• **Texto**:
========

Se levantar a cabeça e percorrer com os olhos uma alameda da praça, no outro lado da rua, avistará a Fonte das Nereidas, um chafariz exuberante importado da França e inaugurado em 1873 na cidade gaúcha.
Em torno da praça, descortinam-se casarões do século XIX, expressão da arquitetura neoclássica e outras escolas. O cenário constitui herança da opulência do charque, a carne seca e salgada cuja produção se disseminou desde o último quarto dos anos 1700.
O negócio promoveu Pelotas a rincão mais abastado da velha província do Rio Grande do Sul, ao lado da capital, Porto Alegre. Em 2013, os dois municípios, separados por 250 quilômetros, passaram a ser ligados por voos da Azul.
O sobrado número 6, erguido em 1879, tinha como dono um barão do charque. Sob as sacadas, abrem-se pequenas janelas do porão, testemunho do abismo social dos tempos coloniais: ali, instalava-se a senzala onde sobreviviam os escravos.

========

• **Material fornecido**:
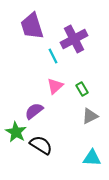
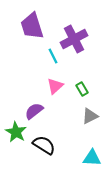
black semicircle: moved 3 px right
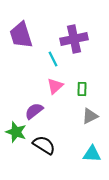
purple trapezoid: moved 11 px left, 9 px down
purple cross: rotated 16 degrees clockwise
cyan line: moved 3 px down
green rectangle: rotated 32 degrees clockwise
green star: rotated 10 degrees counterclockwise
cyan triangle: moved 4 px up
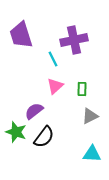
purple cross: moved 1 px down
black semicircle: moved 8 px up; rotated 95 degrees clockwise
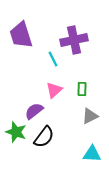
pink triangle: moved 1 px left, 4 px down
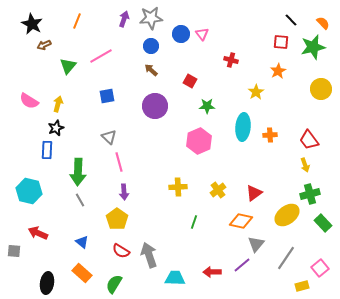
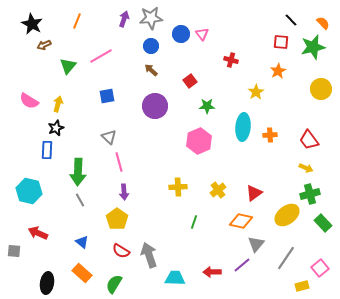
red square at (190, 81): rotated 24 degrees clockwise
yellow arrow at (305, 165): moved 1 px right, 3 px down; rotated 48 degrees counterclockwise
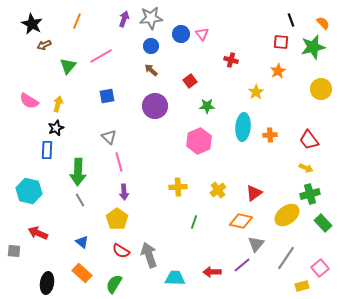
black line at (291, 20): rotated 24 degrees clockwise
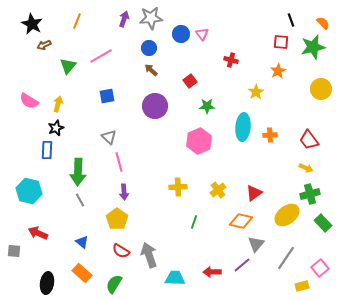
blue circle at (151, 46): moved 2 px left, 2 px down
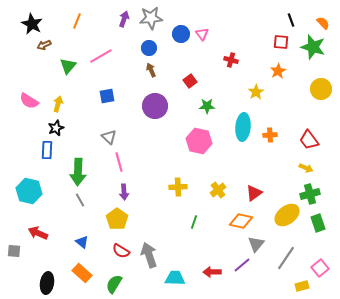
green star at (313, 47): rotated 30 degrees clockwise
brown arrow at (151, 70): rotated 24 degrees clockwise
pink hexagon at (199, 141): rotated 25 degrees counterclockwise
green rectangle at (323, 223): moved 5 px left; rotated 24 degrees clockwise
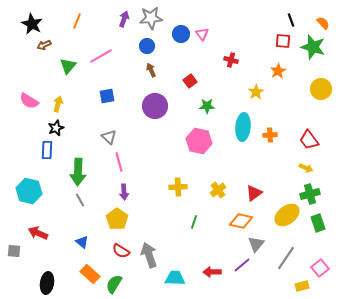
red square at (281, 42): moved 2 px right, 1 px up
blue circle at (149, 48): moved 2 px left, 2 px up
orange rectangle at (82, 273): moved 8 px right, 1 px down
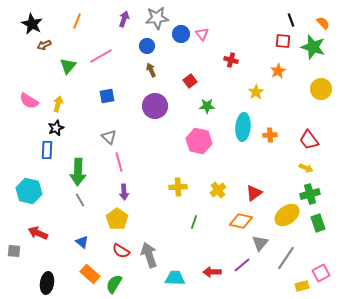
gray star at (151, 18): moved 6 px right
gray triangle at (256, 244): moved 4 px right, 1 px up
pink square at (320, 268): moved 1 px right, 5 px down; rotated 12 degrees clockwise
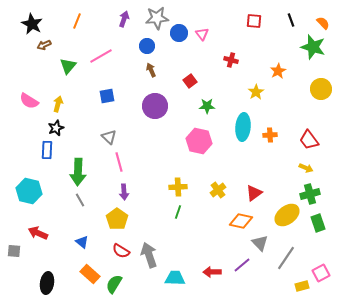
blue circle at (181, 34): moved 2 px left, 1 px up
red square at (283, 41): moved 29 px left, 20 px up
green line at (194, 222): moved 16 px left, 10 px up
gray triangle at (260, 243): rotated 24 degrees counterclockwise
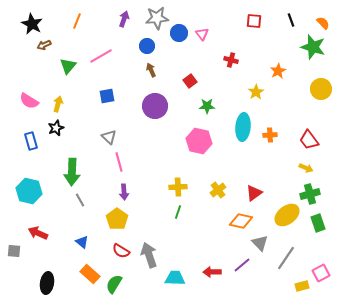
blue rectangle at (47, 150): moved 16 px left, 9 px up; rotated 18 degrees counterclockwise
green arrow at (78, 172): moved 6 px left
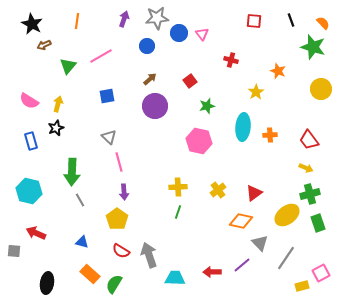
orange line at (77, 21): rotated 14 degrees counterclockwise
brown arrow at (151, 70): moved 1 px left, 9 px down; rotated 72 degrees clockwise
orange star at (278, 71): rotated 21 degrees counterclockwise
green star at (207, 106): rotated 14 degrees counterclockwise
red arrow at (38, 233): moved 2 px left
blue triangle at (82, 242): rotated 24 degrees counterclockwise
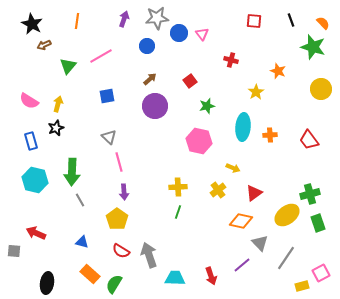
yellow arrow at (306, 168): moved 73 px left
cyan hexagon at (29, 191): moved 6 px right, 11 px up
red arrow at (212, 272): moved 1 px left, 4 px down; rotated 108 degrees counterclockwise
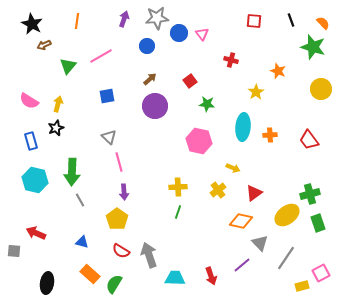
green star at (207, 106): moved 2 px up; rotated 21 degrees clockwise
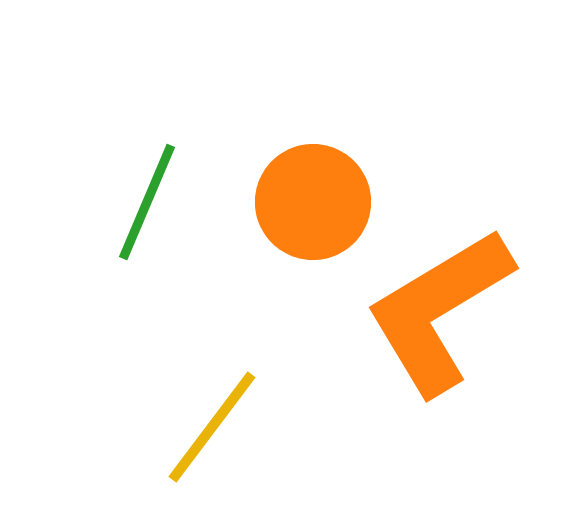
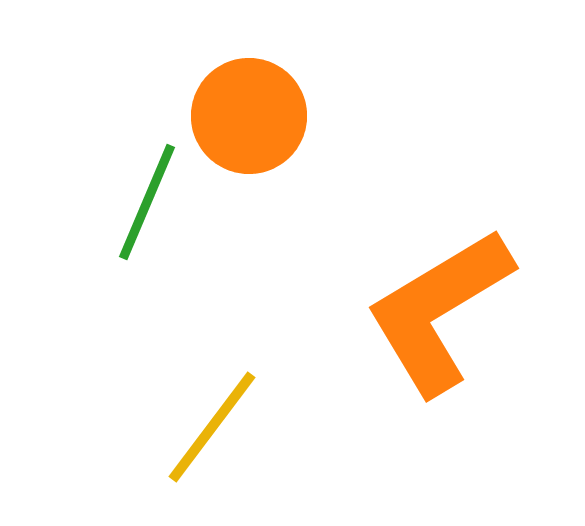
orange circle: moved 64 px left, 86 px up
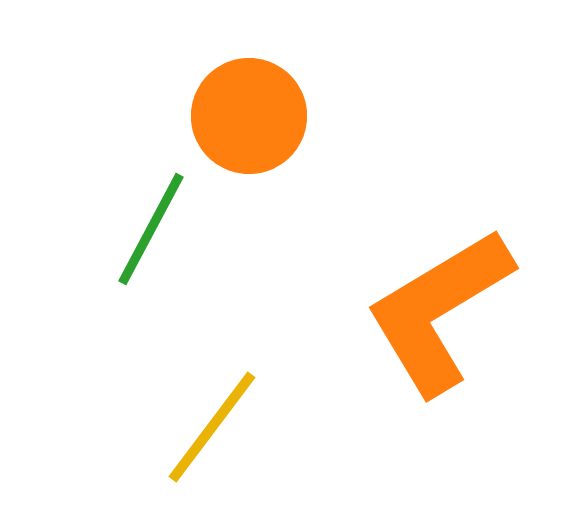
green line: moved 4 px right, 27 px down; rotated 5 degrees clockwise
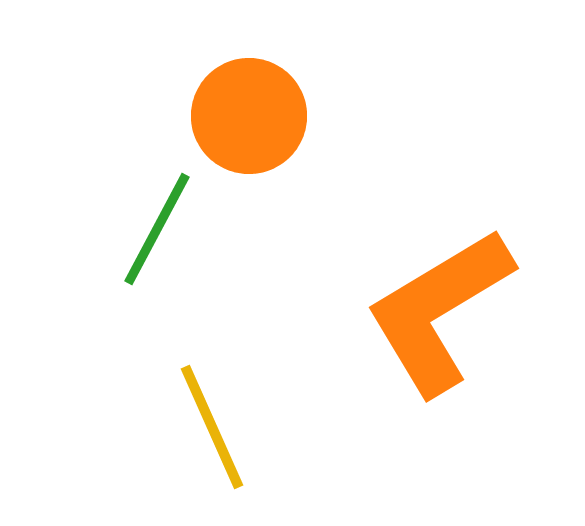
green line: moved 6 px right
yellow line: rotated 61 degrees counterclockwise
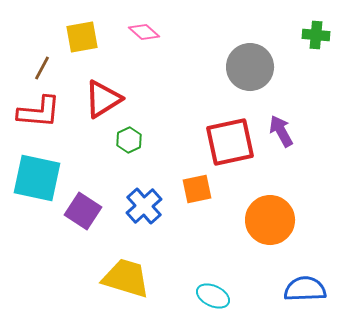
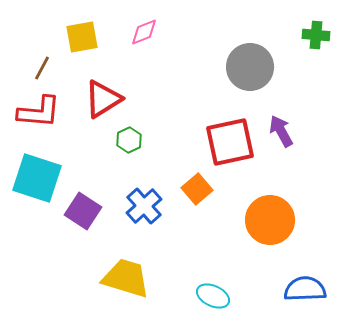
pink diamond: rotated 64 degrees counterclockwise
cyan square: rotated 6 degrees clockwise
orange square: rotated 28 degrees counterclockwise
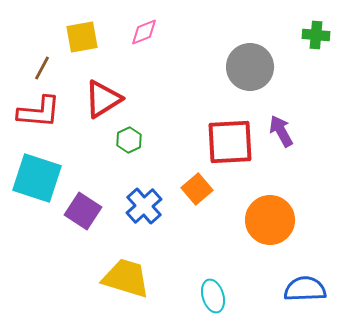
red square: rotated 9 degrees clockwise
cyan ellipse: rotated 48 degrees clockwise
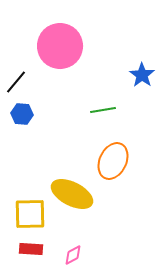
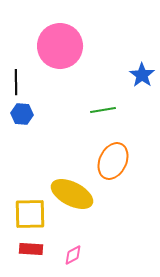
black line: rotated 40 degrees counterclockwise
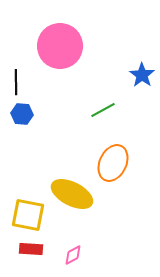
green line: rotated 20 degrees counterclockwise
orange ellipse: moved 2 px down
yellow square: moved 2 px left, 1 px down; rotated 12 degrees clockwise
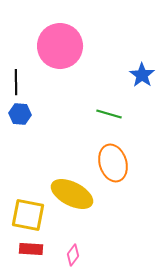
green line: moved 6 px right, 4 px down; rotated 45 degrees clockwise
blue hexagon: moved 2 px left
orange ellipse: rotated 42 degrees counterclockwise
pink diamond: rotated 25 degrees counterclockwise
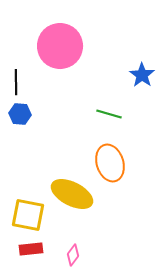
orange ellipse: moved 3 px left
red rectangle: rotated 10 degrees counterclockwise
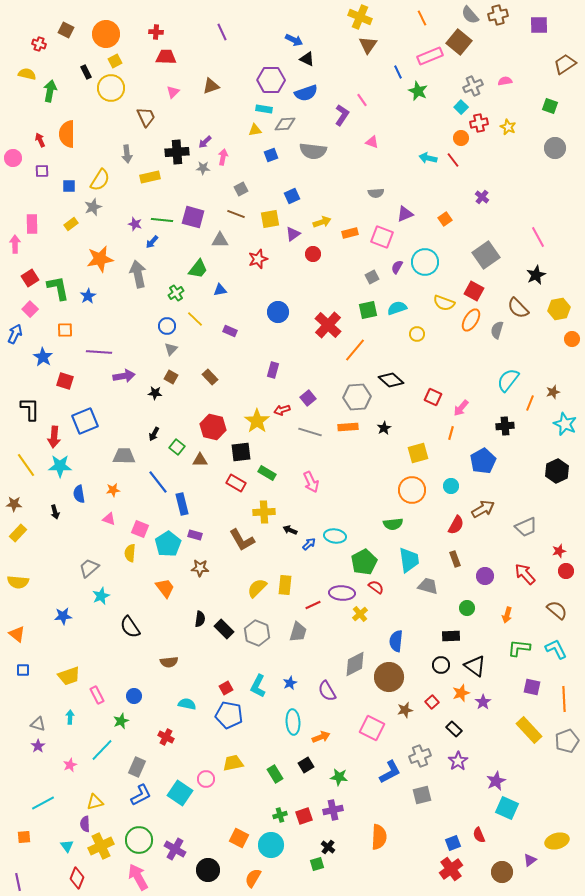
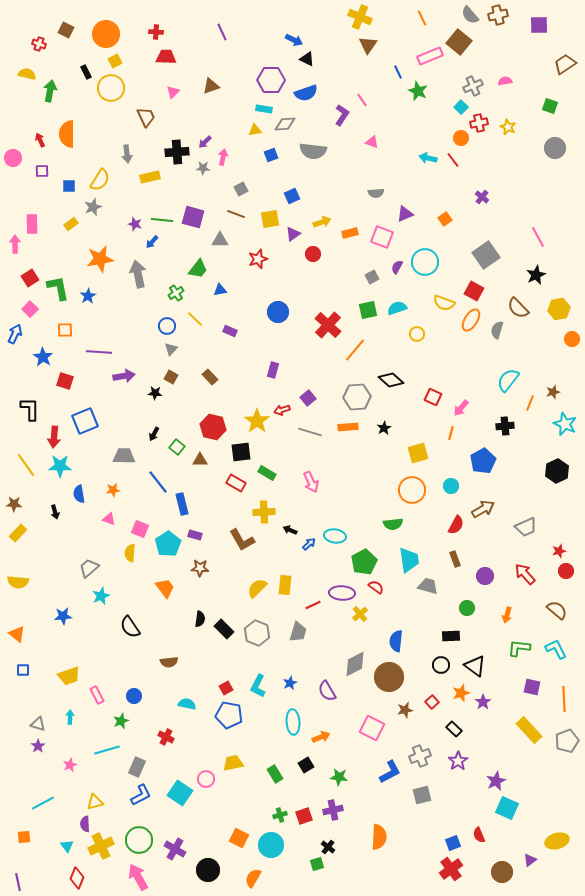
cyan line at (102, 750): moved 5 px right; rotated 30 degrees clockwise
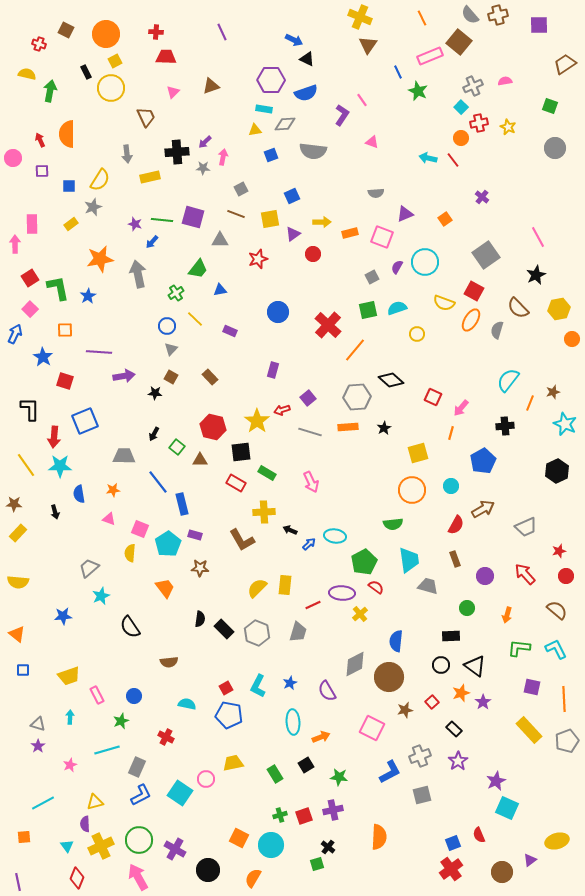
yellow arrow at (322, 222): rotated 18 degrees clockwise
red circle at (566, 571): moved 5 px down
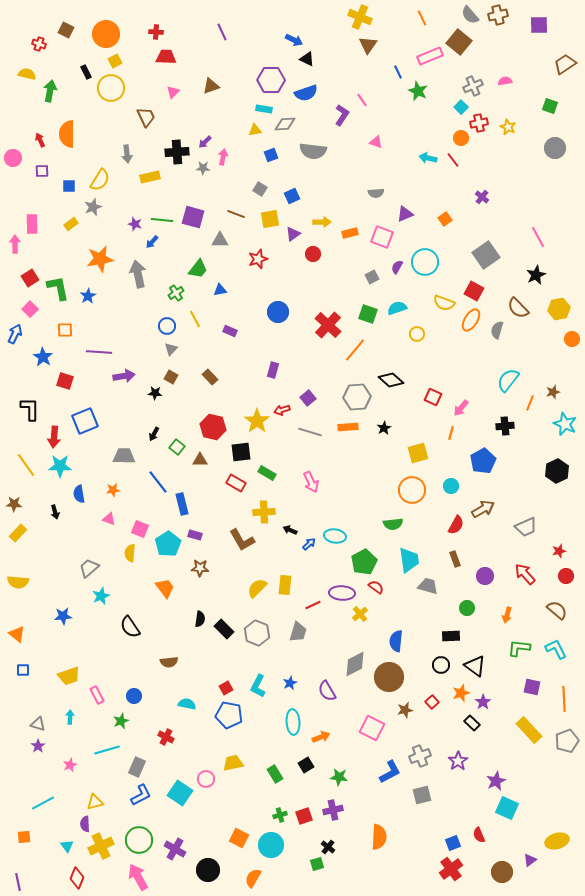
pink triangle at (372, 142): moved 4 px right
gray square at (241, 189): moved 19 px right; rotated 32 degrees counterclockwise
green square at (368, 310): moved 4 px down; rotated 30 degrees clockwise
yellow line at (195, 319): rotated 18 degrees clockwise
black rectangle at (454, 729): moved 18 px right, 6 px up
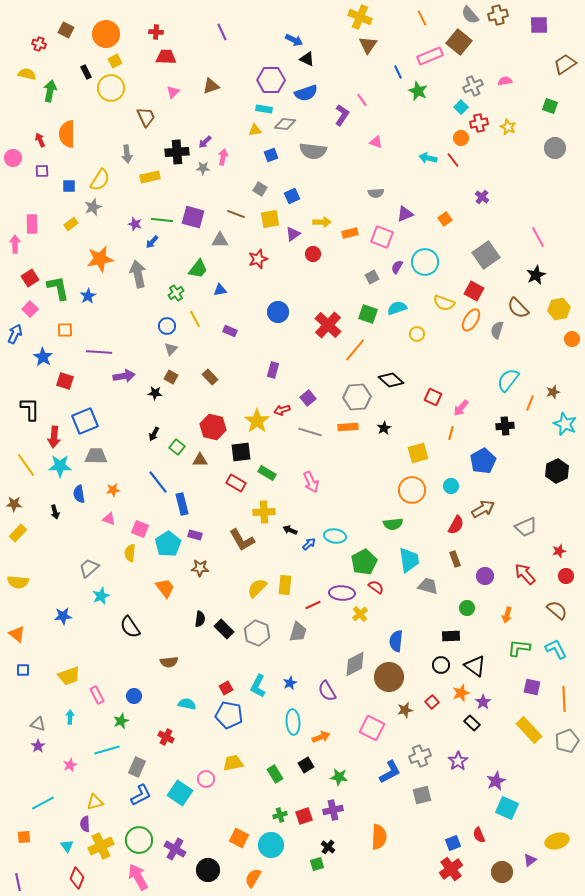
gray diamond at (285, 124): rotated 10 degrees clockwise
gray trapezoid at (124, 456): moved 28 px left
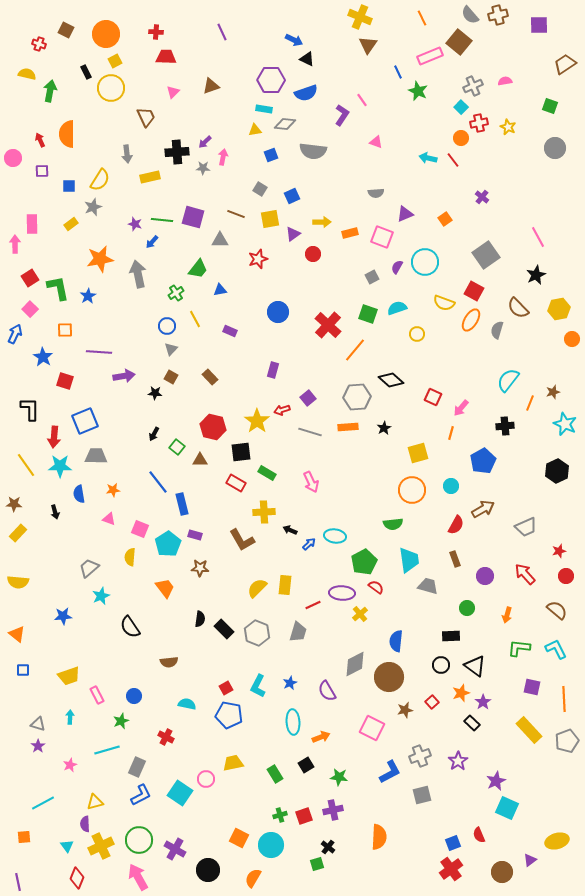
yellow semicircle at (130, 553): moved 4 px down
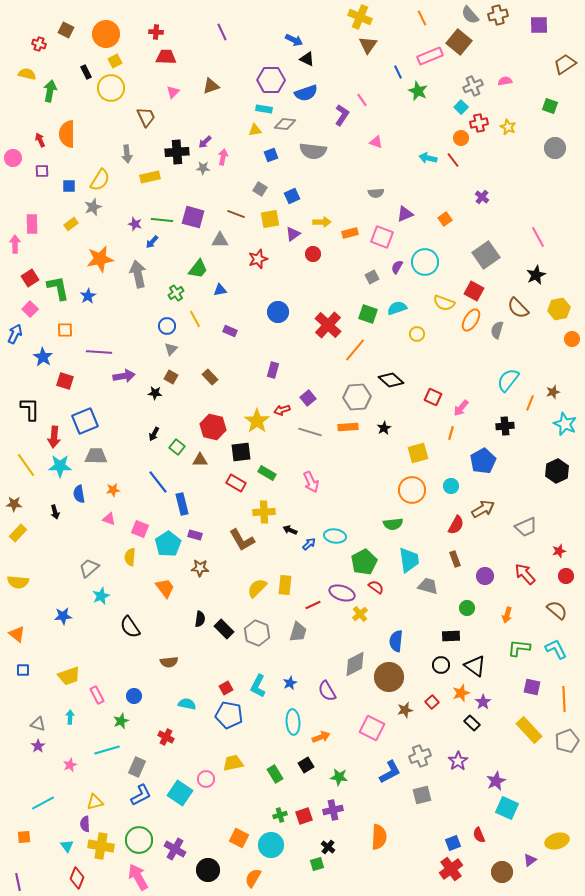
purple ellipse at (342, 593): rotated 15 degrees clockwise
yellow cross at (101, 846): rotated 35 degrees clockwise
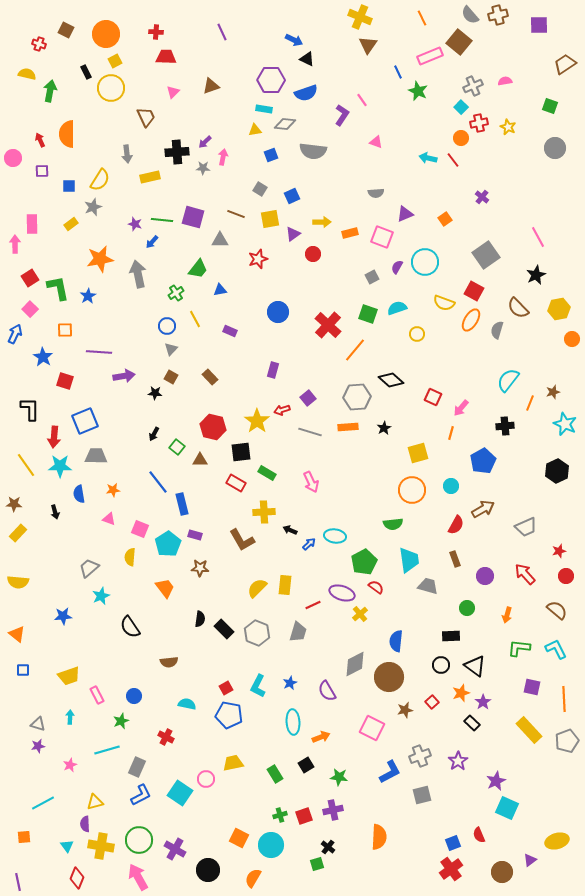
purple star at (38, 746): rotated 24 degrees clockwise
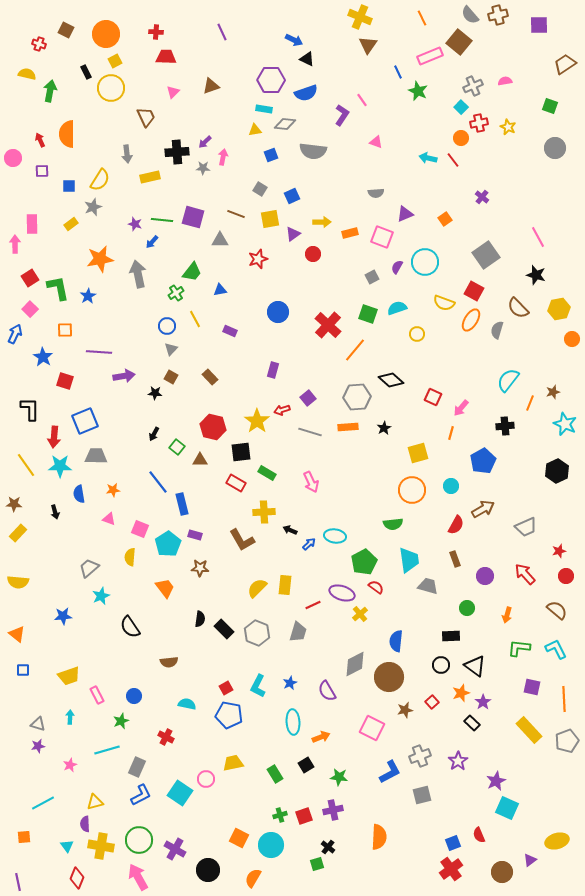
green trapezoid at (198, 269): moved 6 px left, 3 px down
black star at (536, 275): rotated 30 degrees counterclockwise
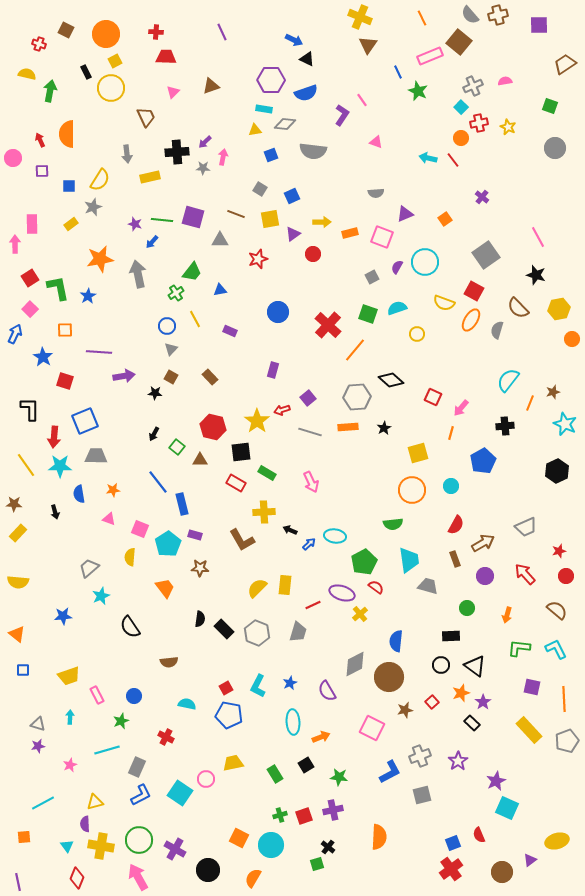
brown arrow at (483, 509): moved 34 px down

========

• **Instruções e requisitos**: Transcreva tudo o que vai de "O sobrado número" até "sobreviviam os escravos." no texto sobre Pelotas, trocando "barão" por "comendador".

• **Resposta ao problema**:
O sobrado número 6, erguido em 1879, tinha como dono um comendador do charque. Sob as sacadas, abrem-se pequenas janelas do porão, testemunho do abismo social dos tempos coloniais: ali, instalava-se a senzala onde sobreviviam os escravos.